WHAT IS REQUIRED - Copy the rows below word for word. Begin at the line that contains "name author: (Michx.) Small" and continue through the final line of the rows.

SOURCE DATA -
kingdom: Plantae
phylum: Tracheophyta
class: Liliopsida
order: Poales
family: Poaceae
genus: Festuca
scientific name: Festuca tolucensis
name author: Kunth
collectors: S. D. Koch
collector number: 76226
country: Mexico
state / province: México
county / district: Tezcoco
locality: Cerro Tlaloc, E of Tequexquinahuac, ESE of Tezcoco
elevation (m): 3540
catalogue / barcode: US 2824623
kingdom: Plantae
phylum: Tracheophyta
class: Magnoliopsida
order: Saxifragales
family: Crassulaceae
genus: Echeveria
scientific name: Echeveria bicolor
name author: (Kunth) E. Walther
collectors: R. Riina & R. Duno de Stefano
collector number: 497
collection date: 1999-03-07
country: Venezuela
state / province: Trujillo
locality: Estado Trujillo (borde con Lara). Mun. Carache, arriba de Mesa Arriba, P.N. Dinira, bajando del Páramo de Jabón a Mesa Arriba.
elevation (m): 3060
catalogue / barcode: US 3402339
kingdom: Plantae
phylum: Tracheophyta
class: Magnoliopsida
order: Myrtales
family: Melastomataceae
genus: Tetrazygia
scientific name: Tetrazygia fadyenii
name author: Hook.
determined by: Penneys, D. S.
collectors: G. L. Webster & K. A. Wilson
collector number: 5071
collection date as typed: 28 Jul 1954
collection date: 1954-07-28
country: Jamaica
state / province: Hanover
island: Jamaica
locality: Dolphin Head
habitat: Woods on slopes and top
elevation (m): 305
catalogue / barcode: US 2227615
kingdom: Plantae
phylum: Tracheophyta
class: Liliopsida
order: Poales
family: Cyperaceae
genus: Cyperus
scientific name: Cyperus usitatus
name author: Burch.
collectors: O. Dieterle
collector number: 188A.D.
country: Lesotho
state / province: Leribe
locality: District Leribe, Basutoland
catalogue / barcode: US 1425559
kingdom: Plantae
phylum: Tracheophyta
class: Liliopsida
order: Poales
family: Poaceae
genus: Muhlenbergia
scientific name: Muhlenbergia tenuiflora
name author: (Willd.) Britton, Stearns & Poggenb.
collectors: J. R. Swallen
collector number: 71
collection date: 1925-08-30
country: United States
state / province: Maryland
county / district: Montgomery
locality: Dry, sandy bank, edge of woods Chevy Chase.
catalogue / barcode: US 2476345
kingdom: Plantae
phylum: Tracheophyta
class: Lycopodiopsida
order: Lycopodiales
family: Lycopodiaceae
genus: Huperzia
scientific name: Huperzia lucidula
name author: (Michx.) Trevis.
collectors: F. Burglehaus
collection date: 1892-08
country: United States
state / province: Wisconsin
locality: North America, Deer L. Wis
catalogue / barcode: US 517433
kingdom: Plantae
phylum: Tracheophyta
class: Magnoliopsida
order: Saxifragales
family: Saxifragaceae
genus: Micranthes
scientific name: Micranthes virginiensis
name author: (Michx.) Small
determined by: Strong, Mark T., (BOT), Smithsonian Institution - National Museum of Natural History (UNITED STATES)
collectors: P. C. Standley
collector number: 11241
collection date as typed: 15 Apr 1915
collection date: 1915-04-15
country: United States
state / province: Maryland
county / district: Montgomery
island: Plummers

SOLUTION TO THIS TASK -
name author: (Michx.) Small
determined by: Strong, Mark T., (BOT), Smithsonian Institution - National Museum of Natural History (UNITED STATES)
collectors: P. C. Standley
collector number: 11241
collection date as typed: 15 Apr 1915
collection date: 1915-04-15
country: United States
state / province: Maryland
county / district: Montgomery
island: Plummers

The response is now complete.